#### Data excerpts ####

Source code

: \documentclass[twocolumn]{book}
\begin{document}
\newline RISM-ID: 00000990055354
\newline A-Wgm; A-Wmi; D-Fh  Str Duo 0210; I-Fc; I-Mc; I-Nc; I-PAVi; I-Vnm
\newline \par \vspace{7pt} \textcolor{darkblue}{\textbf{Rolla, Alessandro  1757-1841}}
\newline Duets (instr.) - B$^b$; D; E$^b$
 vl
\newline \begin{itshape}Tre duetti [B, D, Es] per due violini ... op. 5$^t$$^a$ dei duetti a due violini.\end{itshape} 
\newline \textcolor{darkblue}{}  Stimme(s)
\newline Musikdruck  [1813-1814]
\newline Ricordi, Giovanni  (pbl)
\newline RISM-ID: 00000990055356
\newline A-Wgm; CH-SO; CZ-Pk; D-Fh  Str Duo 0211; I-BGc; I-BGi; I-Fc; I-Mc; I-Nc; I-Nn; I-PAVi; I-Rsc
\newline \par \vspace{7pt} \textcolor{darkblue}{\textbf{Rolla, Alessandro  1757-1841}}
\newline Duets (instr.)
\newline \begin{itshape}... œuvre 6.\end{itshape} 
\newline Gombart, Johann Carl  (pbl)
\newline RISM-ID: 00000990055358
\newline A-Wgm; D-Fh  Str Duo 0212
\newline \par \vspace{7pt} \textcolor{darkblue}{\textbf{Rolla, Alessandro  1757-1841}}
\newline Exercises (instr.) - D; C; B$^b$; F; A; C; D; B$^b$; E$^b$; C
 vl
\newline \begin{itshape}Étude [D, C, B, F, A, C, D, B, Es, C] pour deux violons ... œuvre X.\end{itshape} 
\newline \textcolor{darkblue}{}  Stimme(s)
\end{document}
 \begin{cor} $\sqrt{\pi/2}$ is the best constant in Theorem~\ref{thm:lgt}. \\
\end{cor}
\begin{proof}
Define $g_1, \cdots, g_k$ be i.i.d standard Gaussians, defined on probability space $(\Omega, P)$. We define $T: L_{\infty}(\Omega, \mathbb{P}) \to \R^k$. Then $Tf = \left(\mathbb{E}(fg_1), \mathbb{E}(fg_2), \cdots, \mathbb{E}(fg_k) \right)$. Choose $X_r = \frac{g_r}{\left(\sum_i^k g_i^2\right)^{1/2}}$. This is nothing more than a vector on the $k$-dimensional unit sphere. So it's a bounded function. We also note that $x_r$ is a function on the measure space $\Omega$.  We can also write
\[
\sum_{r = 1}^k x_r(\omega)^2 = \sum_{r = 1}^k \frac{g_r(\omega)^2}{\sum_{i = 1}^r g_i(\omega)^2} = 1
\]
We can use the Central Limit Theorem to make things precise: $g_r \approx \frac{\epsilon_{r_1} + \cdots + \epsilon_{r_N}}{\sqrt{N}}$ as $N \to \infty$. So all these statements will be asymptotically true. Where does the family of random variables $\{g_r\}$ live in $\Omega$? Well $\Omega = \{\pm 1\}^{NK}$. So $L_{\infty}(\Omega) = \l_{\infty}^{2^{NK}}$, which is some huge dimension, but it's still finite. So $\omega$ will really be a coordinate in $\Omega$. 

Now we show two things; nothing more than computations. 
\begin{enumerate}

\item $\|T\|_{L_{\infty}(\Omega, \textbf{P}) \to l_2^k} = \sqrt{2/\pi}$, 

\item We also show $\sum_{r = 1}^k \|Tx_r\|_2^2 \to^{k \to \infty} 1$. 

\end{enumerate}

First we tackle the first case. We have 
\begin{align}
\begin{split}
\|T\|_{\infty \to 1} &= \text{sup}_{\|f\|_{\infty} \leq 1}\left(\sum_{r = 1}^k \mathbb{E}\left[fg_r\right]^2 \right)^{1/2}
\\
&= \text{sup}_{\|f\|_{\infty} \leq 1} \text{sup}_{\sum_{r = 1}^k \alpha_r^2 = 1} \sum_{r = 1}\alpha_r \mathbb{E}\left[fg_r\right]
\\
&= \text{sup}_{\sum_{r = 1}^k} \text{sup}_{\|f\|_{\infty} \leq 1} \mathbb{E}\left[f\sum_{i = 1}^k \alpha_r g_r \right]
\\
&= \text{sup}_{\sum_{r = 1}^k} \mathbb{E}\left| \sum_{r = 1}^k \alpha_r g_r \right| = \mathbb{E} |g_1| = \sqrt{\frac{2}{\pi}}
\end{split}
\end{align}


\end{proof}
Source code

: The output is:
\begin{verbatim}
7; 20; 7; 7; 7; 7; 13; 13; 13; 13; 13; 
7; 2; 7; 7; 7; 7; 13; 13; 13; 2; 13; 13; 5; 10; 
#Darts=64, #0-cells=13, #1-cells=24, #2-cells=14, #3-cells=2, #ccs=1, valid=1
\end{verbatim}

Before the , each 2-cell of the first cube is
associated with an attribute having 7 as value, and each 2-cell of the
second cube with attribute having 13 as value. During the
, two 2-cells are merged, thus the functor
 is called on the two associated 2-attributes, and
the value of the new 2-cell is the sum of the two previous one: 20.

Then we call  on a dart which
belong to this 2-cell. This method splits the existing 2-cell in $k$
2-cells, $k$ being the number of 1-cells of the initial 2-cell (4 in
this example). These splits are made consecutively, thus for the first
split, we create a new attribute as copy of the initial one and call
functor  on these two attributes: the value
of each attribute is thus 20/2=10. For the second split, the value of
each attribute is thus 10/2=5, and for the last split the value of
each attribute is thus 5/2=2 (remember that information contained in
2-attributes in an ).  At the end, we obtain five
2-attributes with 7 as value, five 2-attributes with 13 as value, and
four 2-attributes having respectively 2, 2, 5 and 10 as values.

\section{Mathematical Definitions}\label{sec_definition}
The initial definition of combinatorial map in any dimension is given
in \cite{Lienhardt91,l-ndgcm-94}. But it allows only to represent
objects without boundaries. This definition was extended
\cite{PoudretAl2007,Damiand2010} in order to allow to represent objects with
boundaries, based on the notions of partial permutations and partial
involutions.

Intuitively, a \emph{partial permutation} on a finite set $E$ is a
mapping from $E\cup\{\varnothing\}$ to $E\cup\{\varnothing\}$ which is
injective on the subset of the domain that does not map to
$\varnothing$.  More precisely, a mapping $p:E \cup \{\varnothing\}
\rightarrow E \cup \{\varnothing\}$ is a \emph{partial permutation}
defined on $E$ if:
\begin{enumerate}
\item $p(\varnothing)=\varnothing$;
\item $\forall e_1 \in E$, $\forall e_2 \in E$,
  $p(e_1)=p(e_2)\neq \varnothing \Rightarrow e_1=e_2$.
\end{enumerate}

####

■ **Task prompt**
Return exactly the lines from the line bearing "2-attributes in an" to the end of the records, inclusive of both; include no other lines.

■ **Written solution**
2-attributes in an ).  At the end, we obtain five
2-attributes with 7 as value, five 2-attributes with 13 as value, and
four 2-attributes having respectively 2, 2, 5 and 10 as values.

\section{Mathematical Definitions}\label{sec_definition}
The initial definition of combinatorial map in any dimension is given
in \cite{Lienhardt91,l-ndgcm-94}. But it allows only to represent
objects without boundaries. This definition was extended
\cite{PoudretAl2007,Damiand2010} in order to allow to represent objects with
boundaries, based on the notions of partial permutations and partial
involutions.

Intuitively, a \emph{partial permutation} on a finite set $E$ is a
mapping from $E\cup\{\varnothing\}$ to $E\cup\{\varnothing\}$ which is
injective on the subset of the domain that does not map to
$\varnothing$.  More precisely, a mapping $p:E \cup \{\varnothing\}
\rightarrow E \cup \{\varnothing\}$ is a \emph{partial permutation}
defined on $E$ if:
\begin{enumerate}
\item $p(\varnothing)=\varnothing$;
\item $\forall e_1 \in E$, $\forall e_2 \in E$,
  $p(e_1)=p(e_2)\neq \varnothing \Rightarrow e_1=e_2$.
\end{enumerate}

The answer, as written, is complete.